● **PASSAGE SHOWN**:
+++++
Wednesday, September 9, 2015

coming after you



‘Sir, I love this movie’ and then Ezza sings two words: Matchmaker Matchmaker in a slightly embarrassed falsetto and ha, we’re in the clear.  So I gave him The Sound of Music and Never Cry Wolf.  I asked him to look for ‘Inherent Vice’ on the streets. 

Students don’t have internet access in the house, a good thing, but sometimes I wish they could so to answer questions like how far is it from here to Siberia? 

The boss is flying to Kabul this morning for the holiday week which means I’ll have to go to the market today and buy food.  When he’s not here breakfast and lunch are not served so I need pasta, coffee, biscuits, a sweet bread, tomatoes, cucumbers, garlic, onion.

The internet is problematic again today.  It went off last night right in the middle of creating the family fb page and I went outside to see if anyone was up to ask about this irritation and spent an hour on the blanket under a huge galaxy on a very chilly night and chatted with Saffiq and Hannukah who gave an account of his encounter with a Soviet tank and how his shoulder missile jammed at the wrong moment and six of his comrades were killed. He survived, obviously, and later blew up the tent.  “The Russian soldiers were never afraid.  They kept coming after you.”
+++++
● **ACTIVITIES**:
1. Output the stretch of the blog entry from "Wednesday, September 9, 2015" through "here to Siberia?", copied word for word.
2. From the blog entry, list every item the writer says must be bought at the market.
3. Write the next part of the blog entry, picking up after its final sentence.

● **DATA PROVIDED**:
+++++
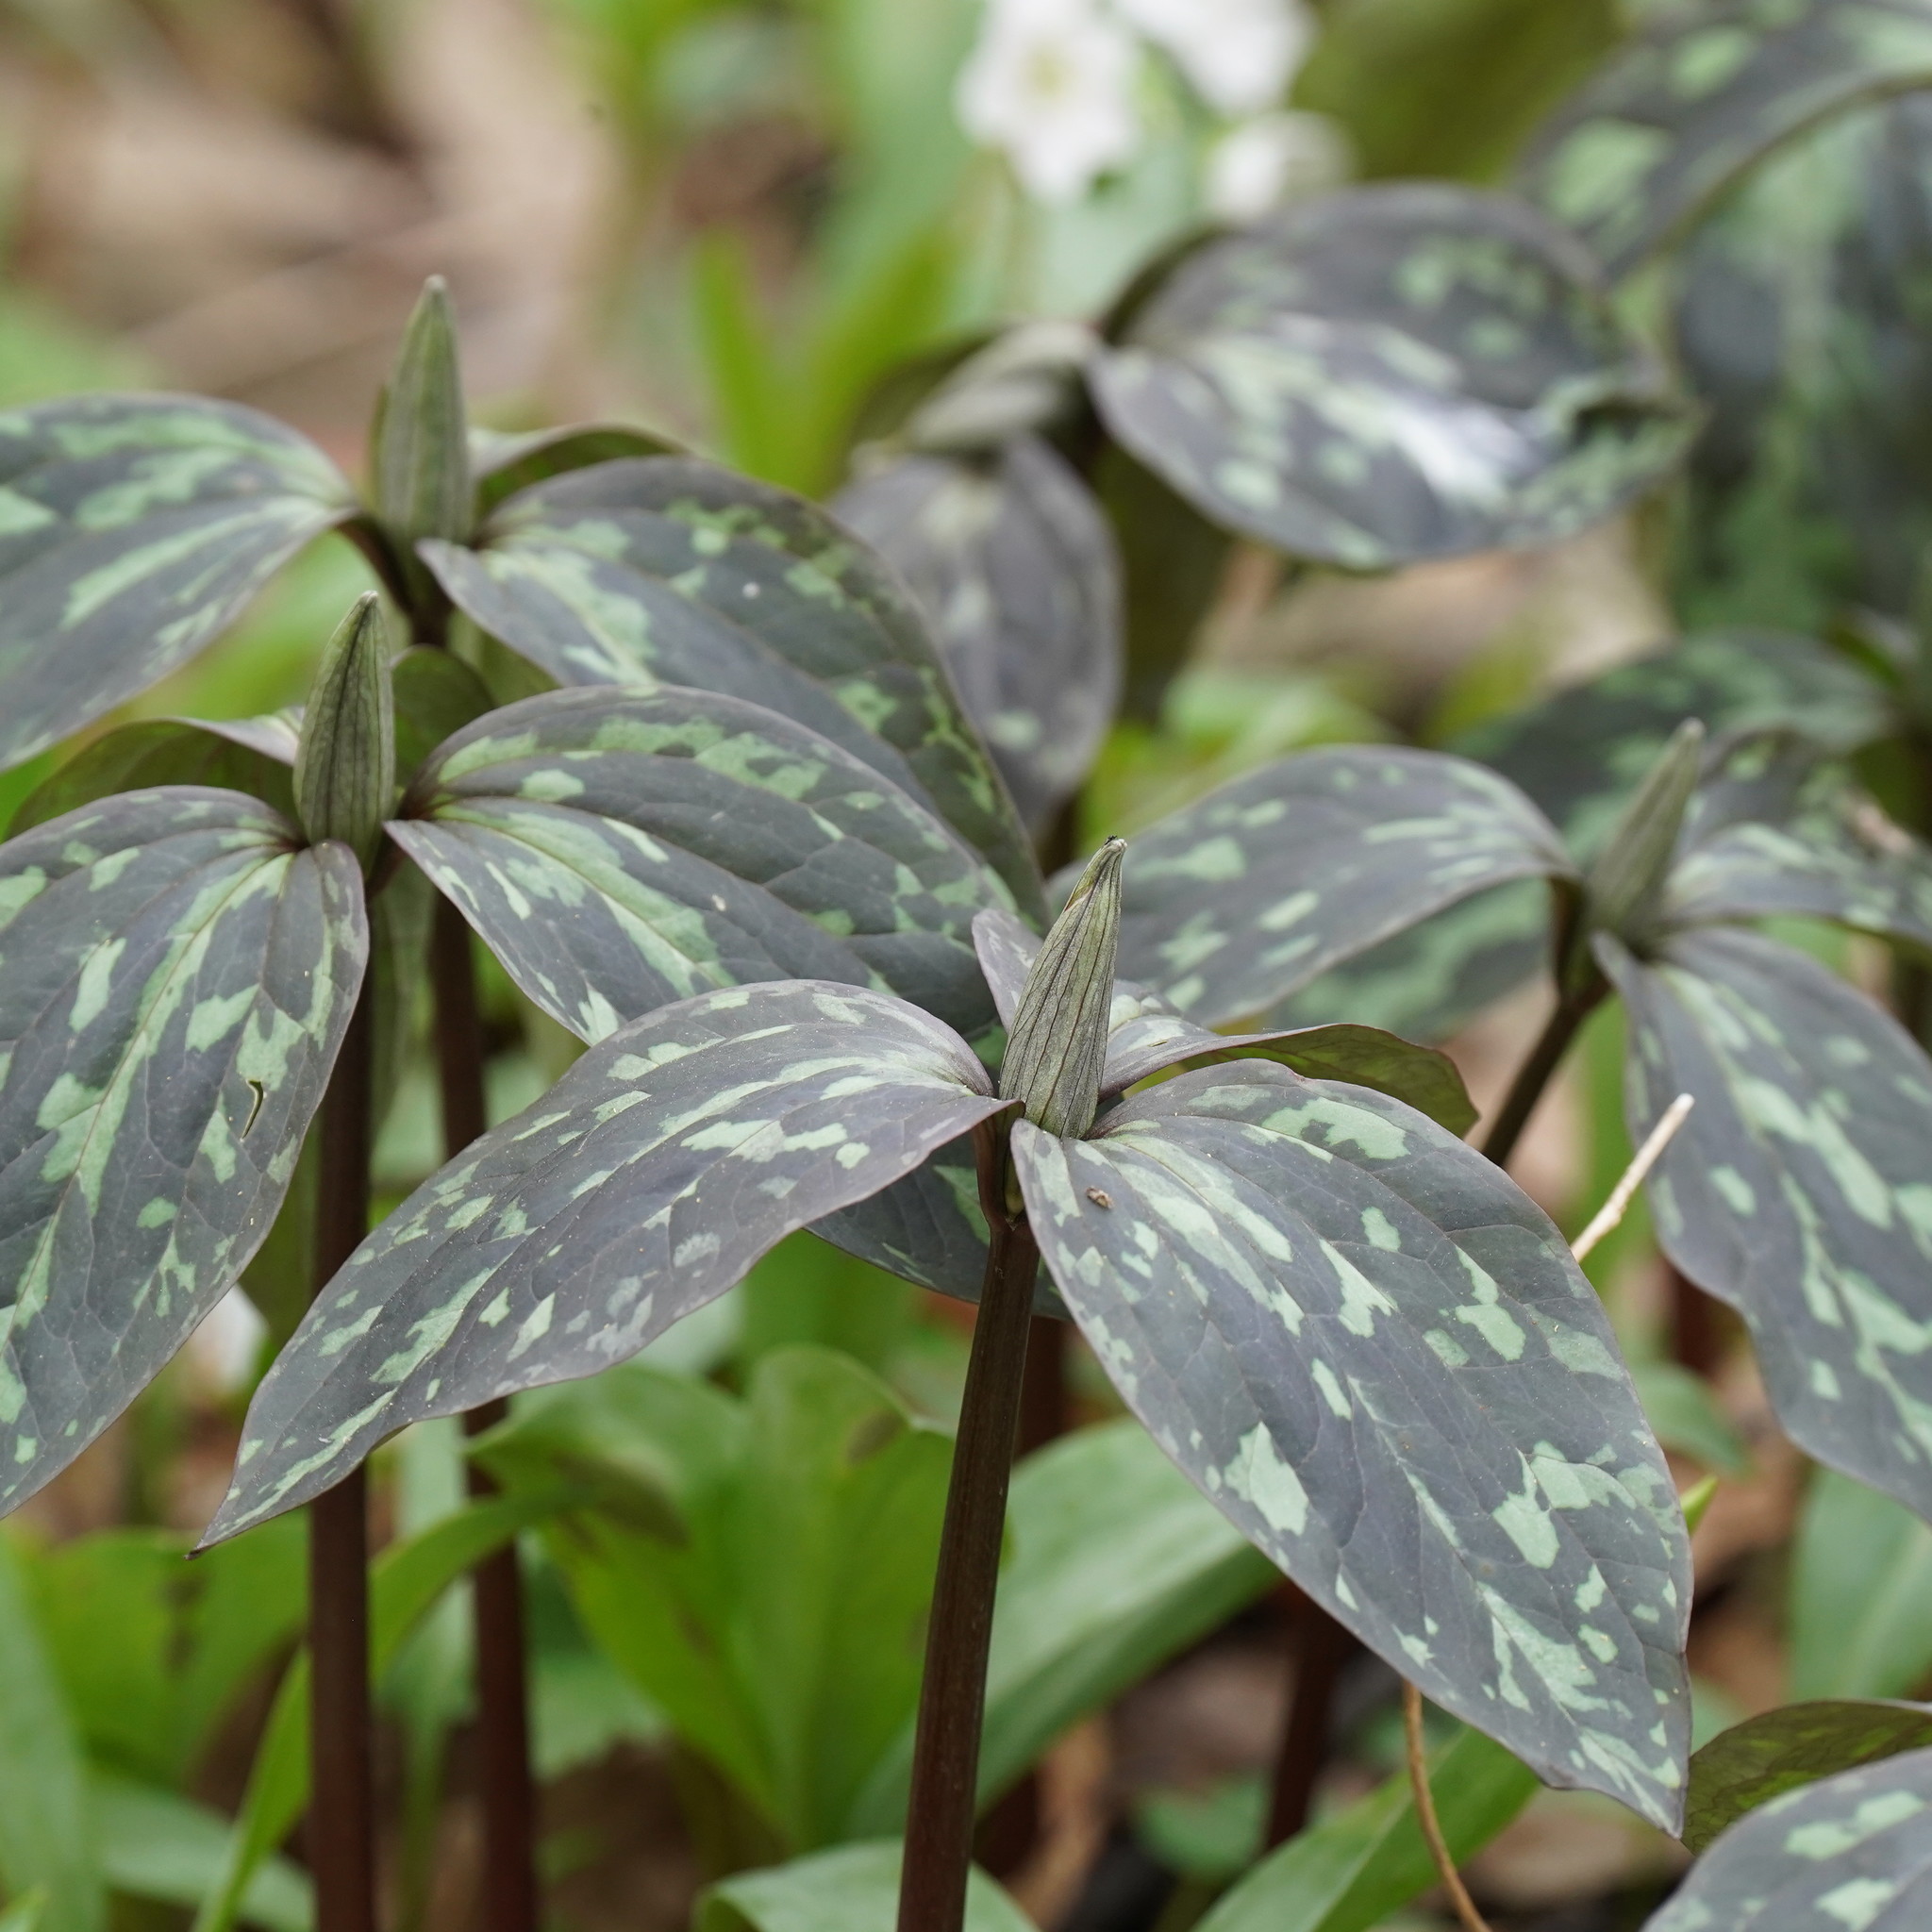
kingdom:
+++++
● **SET OF ANSWERS**:
1.
Wednesday, September 9, 2015

coming after you



‘Sir, I love this movie’ and then Ezza sings two words: Matchmaker Matchmaker in a slightly embarrassed falsetto and ha, we’re in the clear.  So I gave him The Sound of Music and Never Cry Wolf.  I asked him to look for ‘Inherent Vice’ on the streets. 

Students don’t have internet access in the house, a good thing, but sometimes I wish they could so to answer questions like how far is it from here to Siberia?

2. pasta, coffee, biscuits, a sweet bread, tomatoes, cucumbers, garlic, onion

3.
John Ranagan was the father of Marcella Ranagan.  The dominant gene wouldn’t have passed on as  evidently if the smallest girl of eight had had another father. 

I have one class today, eight and a half hours from now.  What shall I do with myself until then?  Stay away from the chillum, it could do you good but it could also do you no good.  Well, that remains to be seen. 

4.27pm

Four of us ate mixed grill from the Ayno Meena Afghai-Dubai restaurant and three hours later I still hurt from eating too much.  A meal for four and a heaping plate of leftovers cost around $32.  A much needed nap followed and in thirty minutes there’s my toefl class.  Maybe no one will show up.  Maybe they are as eager as I am to have a holiday.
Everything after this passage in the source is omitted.